Universal Relations in the G→X→Q→N Cycle: Five Quantitative Invariants Derived from Möbius Bundle Topology Across Physical, Biological, and Cognitive Systems

The G→X→Q→N generative cycle has been shown to instantiate across physical, biological, and cognitive systems. The present paper addresses a more specific question: are the quantitative parameters of these instantiations independent, or are they related by formal structures derivable from the cycle's topology? Five universal quantitative relations — all derivable from the Möbius bundle topology generated by the involutive property X² = −Id — are demonstrated across fourteen independent instantiations spanning twenty-two orders of magnitude in energy scale, with zero free parameters.
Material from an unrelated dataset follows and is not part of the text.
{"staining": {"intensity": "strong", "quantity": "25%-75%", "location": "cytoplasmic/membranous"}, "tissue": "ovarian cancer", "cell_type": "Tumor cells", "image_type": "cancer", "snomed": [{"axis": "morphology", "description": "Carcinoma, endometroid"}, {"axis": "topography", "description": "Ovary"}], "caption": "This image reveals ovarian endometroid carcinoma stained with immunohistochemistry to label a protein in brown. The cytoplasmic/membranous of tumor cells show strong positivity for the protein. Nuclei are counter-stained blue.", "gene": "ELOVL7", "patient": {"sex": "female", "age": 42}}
The five relations are: (R1) the stable Q amplitude relation |φQ|² = m²/g, verified in DNA supercoiling, neuronal threshold dynamics, and the Higgs vacuum expectation value; (R2) the half-period consolidation τ₀ = T/2, verified across four independent biological tissue renewal systems with deviations 0–4. 1%; (R3) the critical crystallization threshold λc = g₀/ (4K̂²ρQ), verified in traumatic memory crystallization and holistic field stability, with Alzheimer's disease as the complementary hypodissolutive regime; (R4) the quadratic self-composition law A², instantiated in mitosis, Type II topoisomerase action, the REK memory kernel, and the non-Markovian dispersion relation; and (R5) the bundle closure condition generalizing R1–R4 as aspects of the topological requirement that the Möbius bundle closes with integer quantisation imposed by X² = −Id. A cross-domain parameter translation table is derived. Three verifiable predictions are formulated: quadratic scaling of PTSD vulnerability with hippocampal volume (R3), cross-domain τ₀ ratio test in haematological systems (R2), and non-linear A² therapeutic dose-response signature (R4). Explicit falsifiability conditions are stated for each relation.